Entries shown
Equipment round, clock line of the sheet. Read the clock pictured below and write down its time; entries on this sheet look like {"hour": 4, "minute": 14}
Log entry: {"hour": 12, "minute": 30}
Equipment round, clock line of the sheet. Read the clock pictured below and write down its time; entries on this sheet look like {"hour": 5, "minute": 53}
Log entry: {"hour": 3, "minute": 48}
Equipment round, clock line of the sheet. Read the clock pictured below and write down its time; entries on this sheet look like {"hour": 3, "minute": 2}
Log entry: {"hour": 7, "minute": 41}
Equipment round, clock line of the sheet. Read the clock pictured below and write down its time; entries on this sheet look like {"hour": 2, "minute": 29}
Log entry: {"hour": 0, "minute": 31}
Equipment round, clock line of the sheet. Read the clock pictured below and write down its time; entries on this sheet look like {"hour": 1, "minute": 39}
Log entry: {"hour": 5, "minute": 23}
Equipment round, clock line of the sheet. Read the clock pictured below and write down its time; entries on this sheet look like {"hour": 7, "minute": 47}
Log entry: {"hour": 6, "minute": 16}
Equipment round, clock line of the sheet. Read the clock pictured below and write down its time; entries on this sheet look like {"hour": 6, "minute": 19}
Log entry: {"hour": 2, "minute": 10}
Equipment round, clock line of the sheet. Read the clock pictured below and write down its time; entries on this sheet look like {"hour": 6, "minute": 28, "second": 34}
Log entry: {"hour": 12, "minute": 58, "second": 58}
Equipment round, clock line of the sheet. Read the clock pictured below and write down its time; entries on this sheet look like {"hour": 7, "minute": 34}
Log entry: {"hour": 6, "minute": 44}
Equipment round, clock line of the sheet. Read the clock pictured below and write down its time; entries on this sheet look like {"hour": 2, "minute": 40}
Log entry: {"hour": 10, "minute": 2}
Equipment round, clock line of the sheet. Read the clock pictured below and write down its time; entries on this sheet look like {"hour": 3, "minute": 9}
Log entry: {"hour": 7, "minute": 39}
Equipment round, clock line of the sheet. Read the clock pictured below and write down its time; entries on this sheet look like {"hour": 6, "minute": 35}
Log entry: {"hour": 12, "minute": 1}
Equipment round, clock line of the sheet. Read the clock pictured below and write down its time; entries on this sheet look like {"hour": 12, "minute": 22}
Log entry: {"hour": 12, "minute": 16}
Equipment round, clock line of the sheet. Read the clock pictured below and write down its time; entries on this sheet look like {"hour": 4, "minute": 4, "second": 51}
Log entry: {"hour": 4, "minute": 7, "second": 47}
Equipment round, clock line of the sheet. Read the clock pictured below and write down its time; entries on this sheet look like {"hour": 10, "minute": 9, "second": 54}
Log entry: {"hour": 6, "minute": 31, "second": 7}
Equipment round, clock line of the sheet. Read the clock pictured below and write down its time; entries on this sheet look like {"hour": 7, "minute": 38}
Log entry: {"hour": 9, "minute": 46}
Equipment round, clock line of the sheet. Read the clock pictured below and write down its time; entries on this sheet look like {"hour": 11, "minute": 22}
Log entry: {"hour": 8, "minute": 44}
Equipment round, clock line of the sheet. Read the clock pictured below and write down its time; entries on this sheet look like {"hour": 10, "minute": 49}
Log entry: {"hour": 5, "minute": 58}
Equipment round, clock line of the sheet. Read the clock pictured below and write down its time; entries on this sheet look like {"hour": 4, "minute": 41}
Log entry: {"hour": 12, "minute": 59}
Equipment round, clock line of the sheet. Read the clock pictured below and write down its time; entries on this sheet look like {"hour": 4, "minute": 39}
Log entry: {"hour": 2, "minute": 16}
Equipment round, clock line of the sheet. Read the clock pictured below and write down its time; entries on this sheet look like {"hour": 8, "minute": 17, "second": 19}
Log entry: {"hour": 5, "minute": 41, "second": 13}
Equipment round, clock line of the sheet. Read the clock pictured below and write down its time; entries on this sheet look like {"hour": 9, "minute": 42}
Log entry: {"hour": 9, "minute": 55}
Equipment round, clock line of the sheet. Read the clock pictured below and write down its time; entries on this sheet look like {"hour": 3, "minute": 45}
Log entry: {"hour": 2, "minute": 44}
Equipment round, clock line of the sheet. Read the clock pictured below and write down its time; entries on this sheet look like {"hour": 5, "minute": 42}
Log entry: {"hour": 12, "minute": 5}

Work to complete
Extract each line of the records above that contains the string "second". Case counts.

Expected output
Equipment round, clock line of the sheet. Read the clock pictured below and write down its time; entries on this sheet look like {"hour": 6, "minute": 28, "second": 34}
Log entry: {"hour": 12, "minute": 58, "second": 58}
Equipment round, clock line of the sheet. Read the clock pictured below and write down its time; entries on this sheet look like {"hour": 4, "minute": 4, "second": 51}
Log entry: {"hour": 4, "minute": 7, "second": 47}
Equipment round, clock line of the sheet. Read the clock pictured below and write down its time; entries on this sheet look like {"hour": 10, "minute": 9, "second": 54}
Log entry: {"hour": 6, "minute": 31, "second": 7}
Equipment round, clock line of the sheet. Read the clock pictured below and write down its time; entries on this sheet look like {"hour": 8, "minute": 17, "second": 19}
Log entry: {"hour": 5, "minute": 41, "second": 13}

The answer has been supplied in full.